▶ _ABOUT THIS EXERCISE_
A word-for-word reproduction of the data below is needed, with no pictures in it.

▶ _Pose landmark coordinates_

=== Begin Enclosure ===

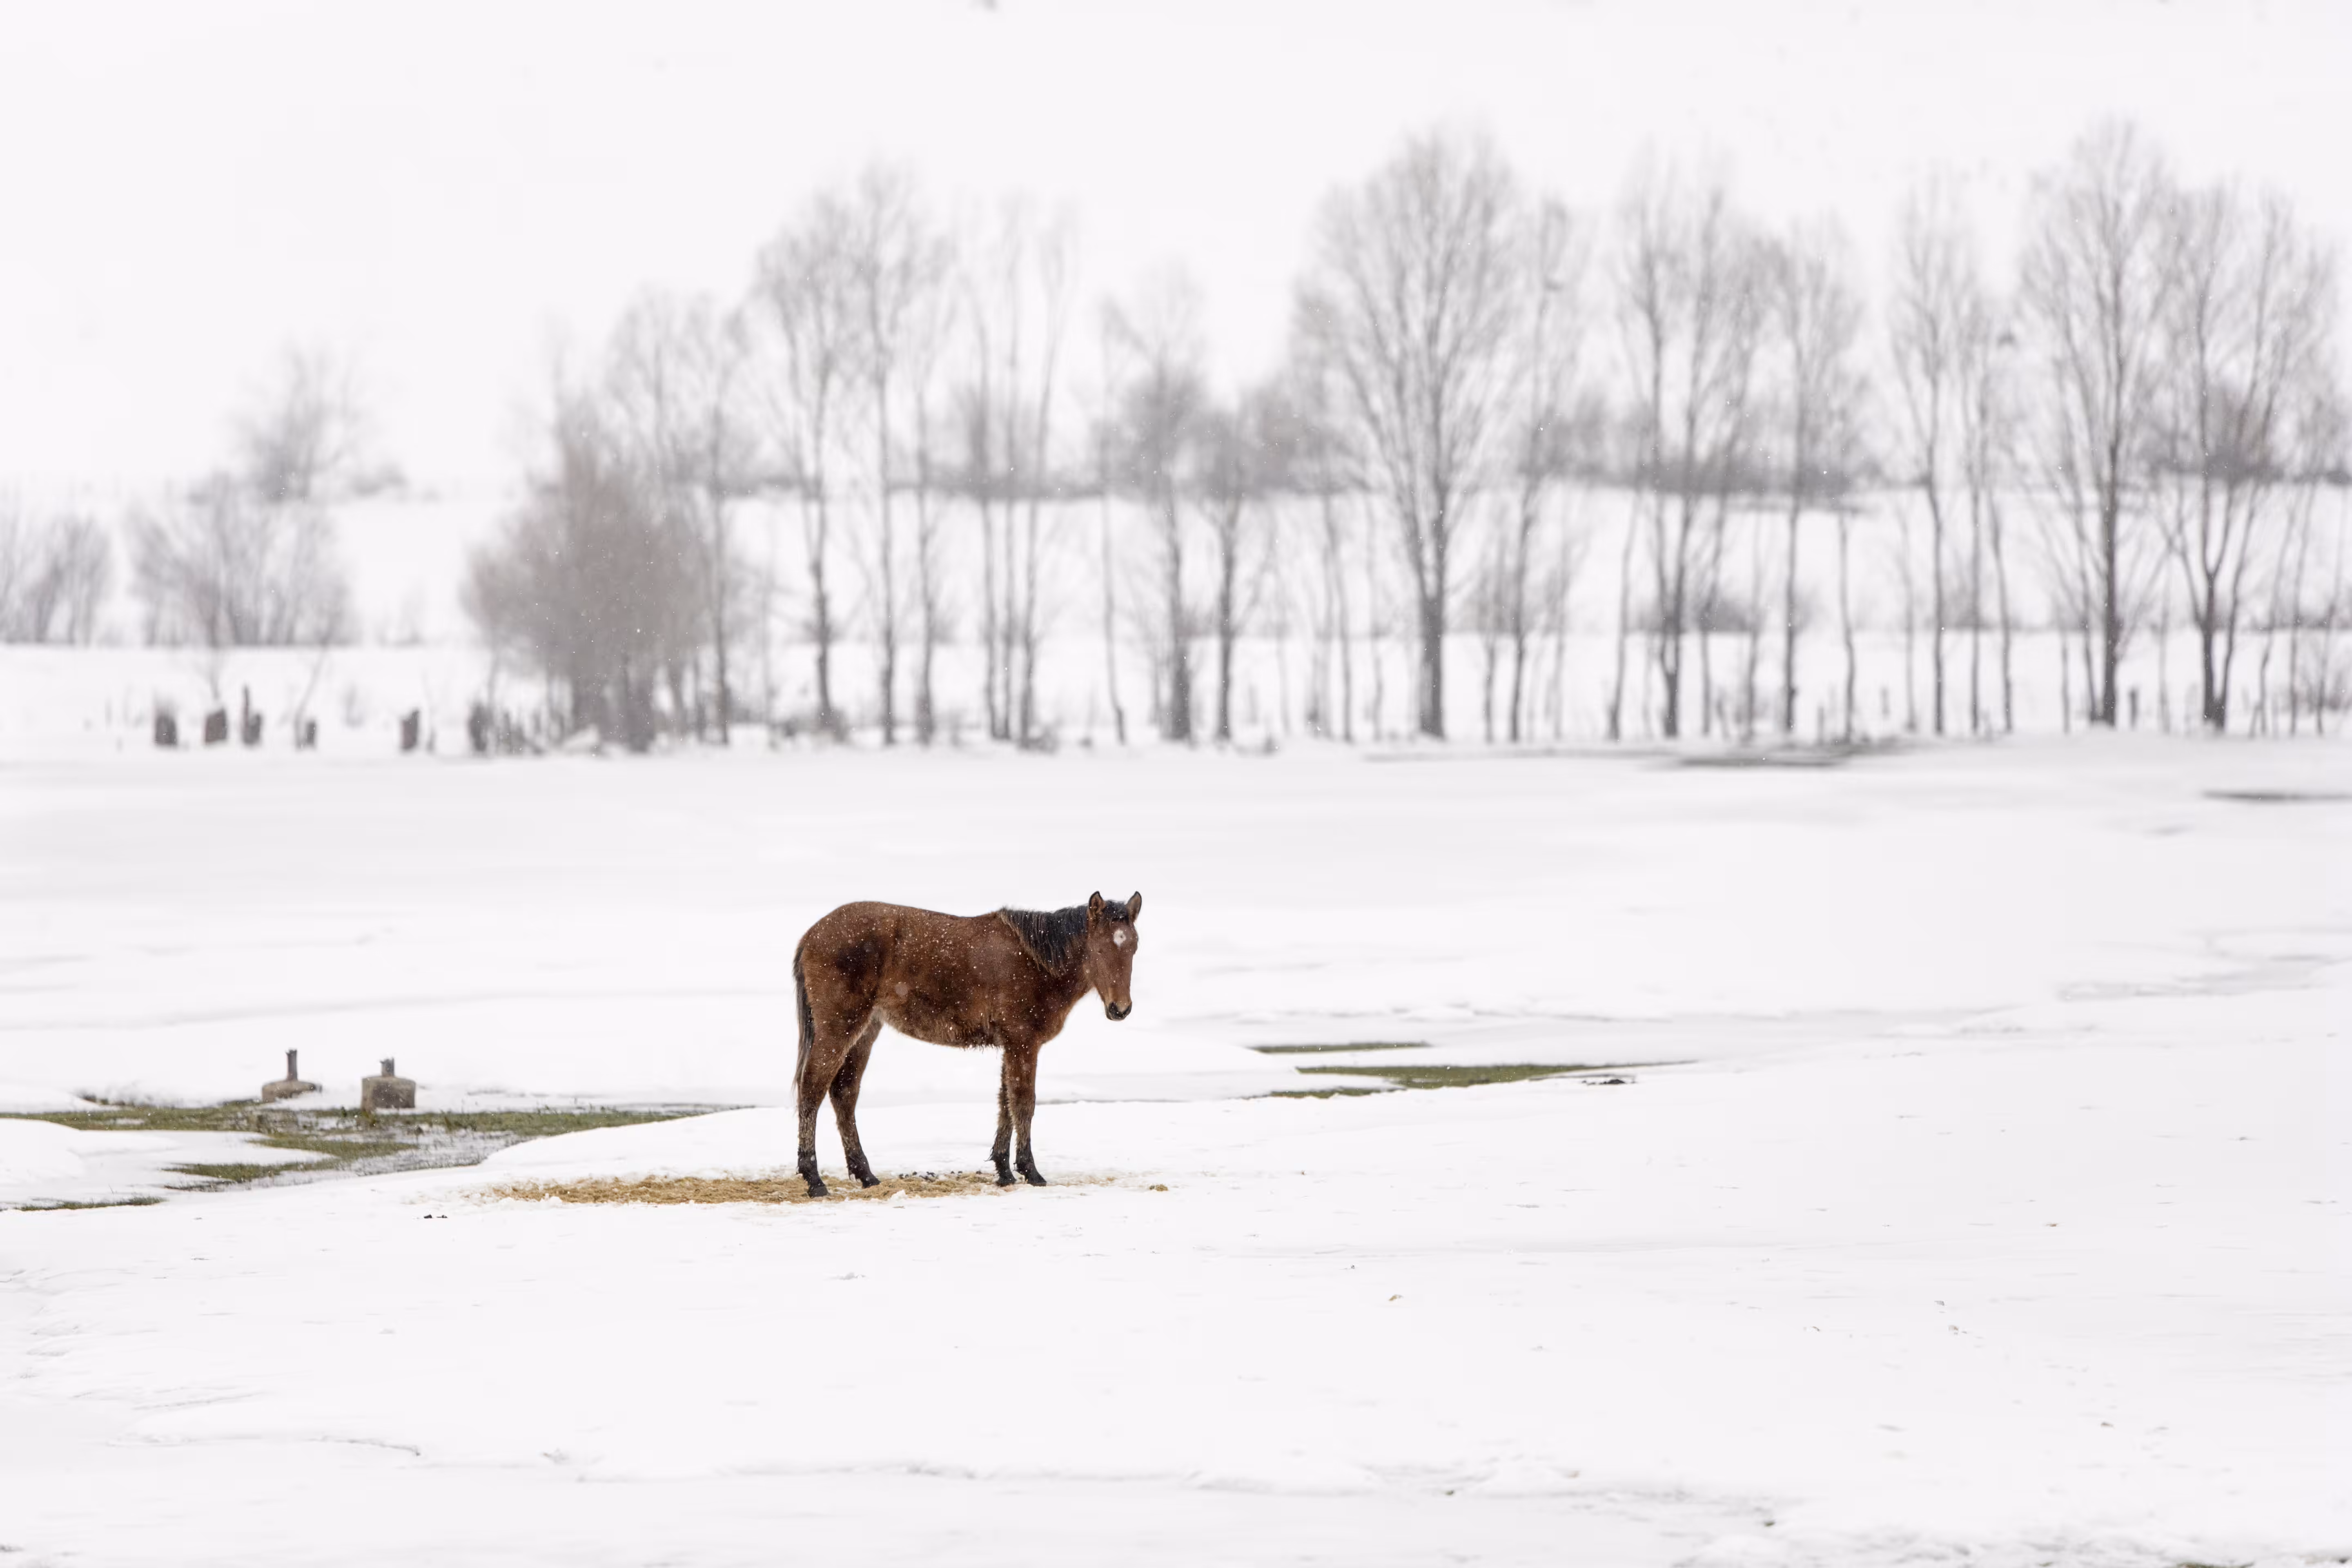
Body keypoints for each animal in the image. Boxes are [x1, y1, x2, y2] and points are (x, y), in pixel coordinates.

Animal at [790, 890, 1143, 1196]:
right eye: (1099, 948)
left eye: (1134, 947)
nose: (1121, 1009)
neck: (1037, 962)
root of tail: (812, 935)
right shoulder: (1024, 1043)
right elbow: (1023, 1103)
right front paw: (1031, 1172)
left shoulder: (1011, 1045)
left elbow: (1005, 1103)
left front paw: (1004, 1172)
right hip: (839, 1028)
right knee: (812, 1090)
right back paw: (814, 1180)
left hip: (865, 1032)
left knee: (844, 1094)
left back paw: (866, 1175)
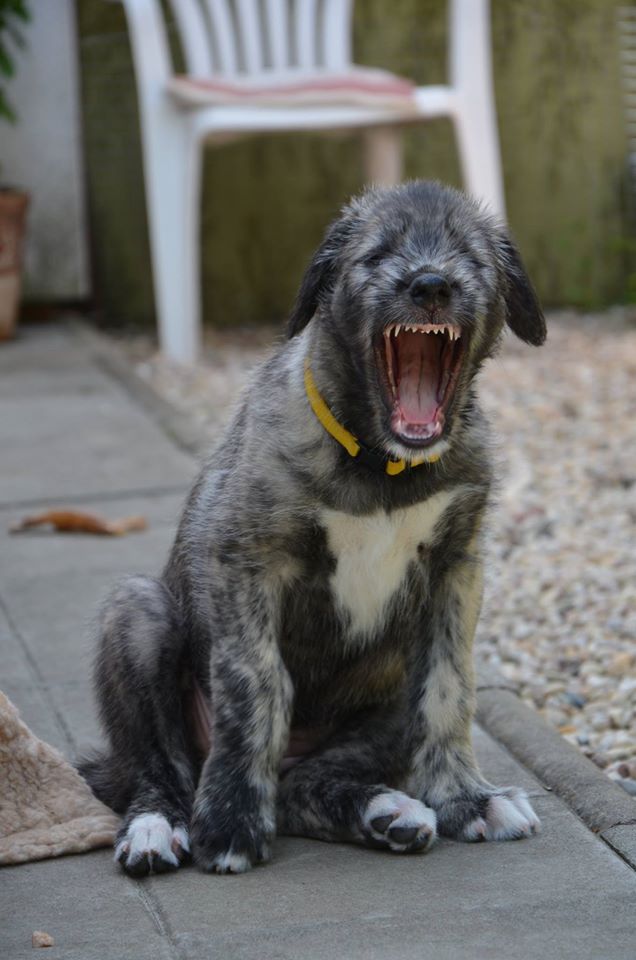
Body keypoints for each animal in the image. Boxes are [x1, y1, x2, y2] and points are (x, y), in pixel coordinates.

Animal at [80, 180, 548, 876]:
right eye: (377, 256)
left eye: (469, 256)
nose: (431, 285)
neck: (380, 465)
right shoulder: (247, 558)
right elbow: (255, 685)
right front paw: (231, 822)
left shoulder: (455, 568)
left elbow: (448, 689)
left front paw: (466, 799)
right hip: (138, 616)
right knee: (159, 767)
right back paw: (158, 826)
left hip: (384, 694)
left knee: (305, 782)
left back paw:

=== End Enclosure ===

▶ _RESULT OF THE TASK_
Body keypoints for each animal in the image. Boxes are [x1, y1, x2, y2] and points are (x, y), in pixel coordinates.

Animal at [790, 890, 1143, 1196]:
right eye: (1099, 948)
left eye: (1134, 947)
nose: (1121, 1009)
neck: (1037, 962)
root of tail: (812, 935)
right shoulder: (1024, 1043)
right elbow: (1023, 1103)
right front paw: (1031, 1172)
left shoulder: (1011, 1045)
left elbow: (1005, 1103)
left front paw: (1004, 1172)
right hip: (839, 1028)
right knee: (812, 1090)
right back paw: (814, 1180)
left hip: (865, 1032)
left knee: (844, 1094)
left back paw: (866, 1175)
Body keypoints for each animal in the image. Boxes are [x1, y1, x2, y2] and points are (x, y), in pixel coordinates.

Animal at [80, 180, 548, 876]:
right eye: (377, 256)
left eye: (469, 256)
nose: (431, 285)
neck: (380, 465)
right shoulder: (247, 558)
right elbow: (255, 685)
right front paw: (231, 822)
left shoulder: (455, 568)
left elbow: (448, 689)
left front paw: (466, 799)
right hip: (138, 616)
right knee: (159, 767)
right back paw: (158, 826)
left hip: (384, 694)
left knee: (305, 782)
left back paw:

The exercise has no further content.